Like many, school was an off-putting experience when it came to art for me, according to an extensive study by Brene Brown, possibly one of my favourite authors and if you get a chance check out her fab Ted Talk, she discovered that 85% of adults had a shaming experience that still affected their self-confidence in adult life and of those people the vast majority had the shaming from art.
Art is visual, no hiding place, and ridicule is scarring. Most adults when you approach them about doing some art laugh and say things like ‘I can’t draw’. Yet, I believe we are all artists, all capable of expressing ourselves through art and like everything, the more you practice the easier you find to create better work. Better means, the best that you can do, not measured against others, as comparison does not serve any of us any good.
So for most of my adult life after school I hardly did any form of art, well as a student and youth I did a lot of ‘art’, but that was more, ok stop. I did do a bit of colouring in when we had young kids and always loved doing that.
It wasn’t until about 4 years ago, that my mate Doug got me into art when we hosted a mini-version of one of his fab ‘Art for Work’s Sake’ workshops at my coworking space. He started everyone off with ‘drawing for the bin’, as we all pretty much thought we couldn’t draw, although deep down I always wanted to do art and thought that I was good until the voice in my head said ‘don’t be silly’. Drawing for the bin is a warm up exercise that removes the pressure of having to produce something for others or to keep, so just scribbling or having a go at drawing with no pressure as you’re throwing it away is hugely liberating.
Anyway, the session started me off on my journey with art that has now taken me to be doing art on a daily basis, totally loving it, running a weekly Art Club and now teaming up with Doug and Stephanie to run ‘The Art of Innovation’ workshops in London and Berlin this coming June & July.
OK then, how has art helped my creativity, connections, self-confidence and well-being?
Self-confidence is one of the starting points for many things and the shaming of school art can knock us particularly as art is visual, so to become brave enough to do some art again and then have the confidence to start to share that with the world was a big step for me, even though I was in my mid-forties, it was still stepping into the unknown.
What happened was people started to like it and compliment.
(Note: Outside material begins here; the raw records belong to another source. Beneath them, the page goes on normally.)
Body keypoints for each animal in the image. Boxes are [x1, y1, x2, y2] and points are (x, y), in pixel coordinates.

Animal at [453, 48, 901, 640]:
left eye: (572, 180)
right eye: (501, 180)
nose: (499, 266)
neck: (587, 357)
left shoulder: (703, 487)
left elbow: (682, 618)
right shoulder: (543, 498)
Looking back on some of the earlier stuff I shared, no doubt out of pure kindness!!! But that initial feedback and my own evaluation of my work, more importantly, gave me the confidence to continue and it made me feel generally good about myself, which has and is having a boost to other things that I do
It also gave me the courage to try more ambitious things and as I was now sharing my work in a non-judgemental and non-shaming environment I felt safe to do so.
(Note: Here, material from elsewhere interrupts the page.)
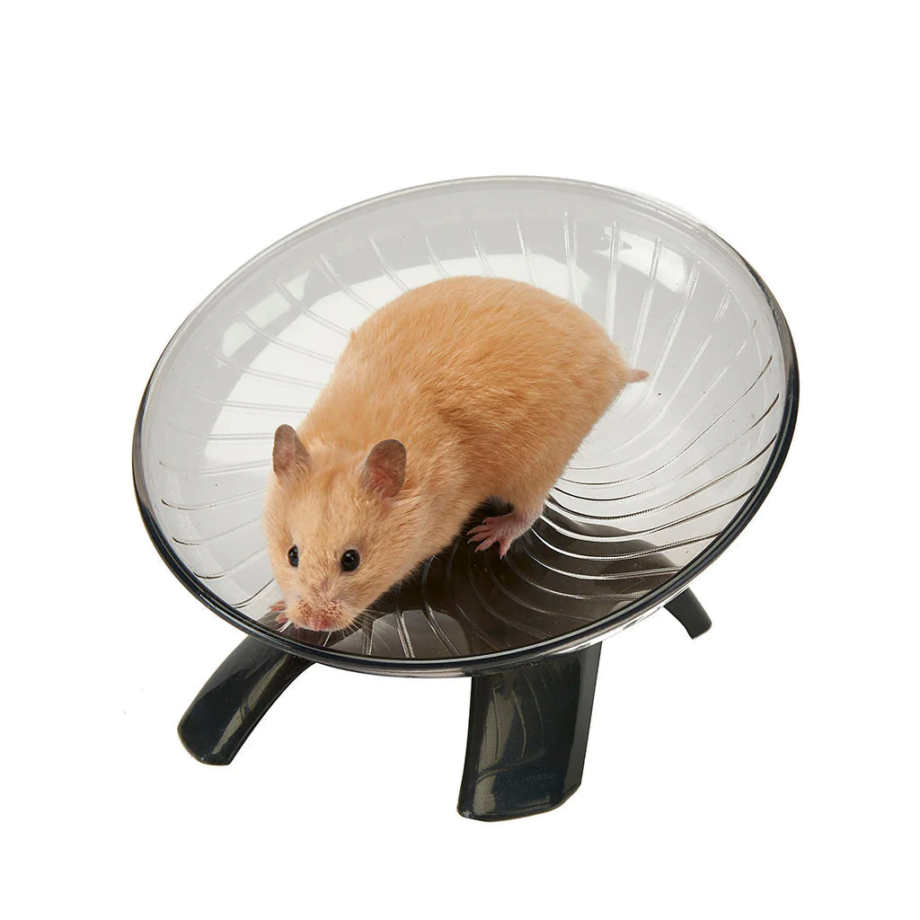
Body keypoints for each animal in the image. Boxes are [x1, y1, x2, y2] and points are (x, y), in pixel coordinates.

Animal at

So I have gone from mainly pencil drawings to now using inks, pastels, oil pastels, watercolours, acrylic paint, oil paints, charcoals, and many materials and methods.
It has encouraged me to have the self-confidence to just start things, practice, experiment and get better. This has reduced my fear of starting things, not just art, but in general.
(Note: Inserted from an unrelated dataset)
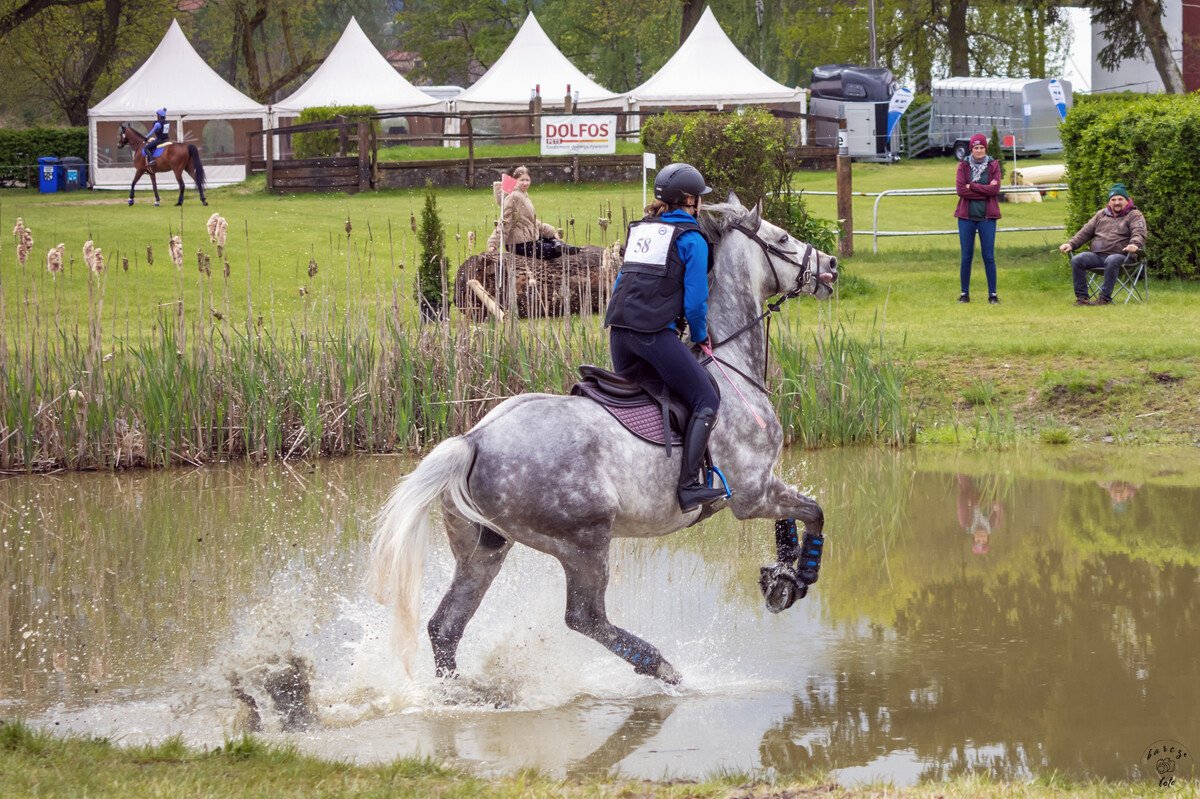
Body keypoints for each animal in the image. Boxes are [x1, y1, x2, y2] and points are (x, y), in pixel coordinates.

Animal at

Creativity is hard if you limit yourself to things you have always done, obvious as this seems, if you keep trying the same things, don’t be overly surprised to get the same results. Art has enabled me to experiment with things and that has again spilt over into other elements of my life. I have definitely become more creative in my approach to challenges and often turning those challenges into visual things like mindmaps or sketches has allowed me to think more diversely and differently about solutions and strategies to cope with problems.
Connections are critical to our success in life. If we have ideas, unless we connect with others and share them, they are simply that, ‘ideas’, and ideas are cheap. If we want to realise our dreams we need to connect with others and I have found art is a great way of doing that. Whenever we have to do something together and where we have to be creative, make something, draw, paint etc, we form a bond with others and it helps build a stronger connection to people.
Since starting my Art Club I have made loads of new connections with people and as it is not in the normally ‘buy my stuff’ in your face networking environment, you connect with people in a more genuine way.
Finally, and not to be overlooked, well-being, and the enhancement of mine through art has been one of the best outcomes from choosing to take up art and practice doing some art on a daily basis and once a week within a group environment.
The boost to self-confidence along does wonders for our wellness, added to the therapeutic nature of art, a form of meditation where you become completely wrapped up and focused on the art so that you relax and switch off from the world around and your mind switches off too.
If you get a chance, wherever you are and whatever you have planned for the day, grab a pencil or a pen, a scrap of paper and draw something, as Doug says ‘for the bin’, so there is no pressure. Then keep that going for a week, a month or a lifetime and I guarantee you will reap so many benefits. What have you got to lose?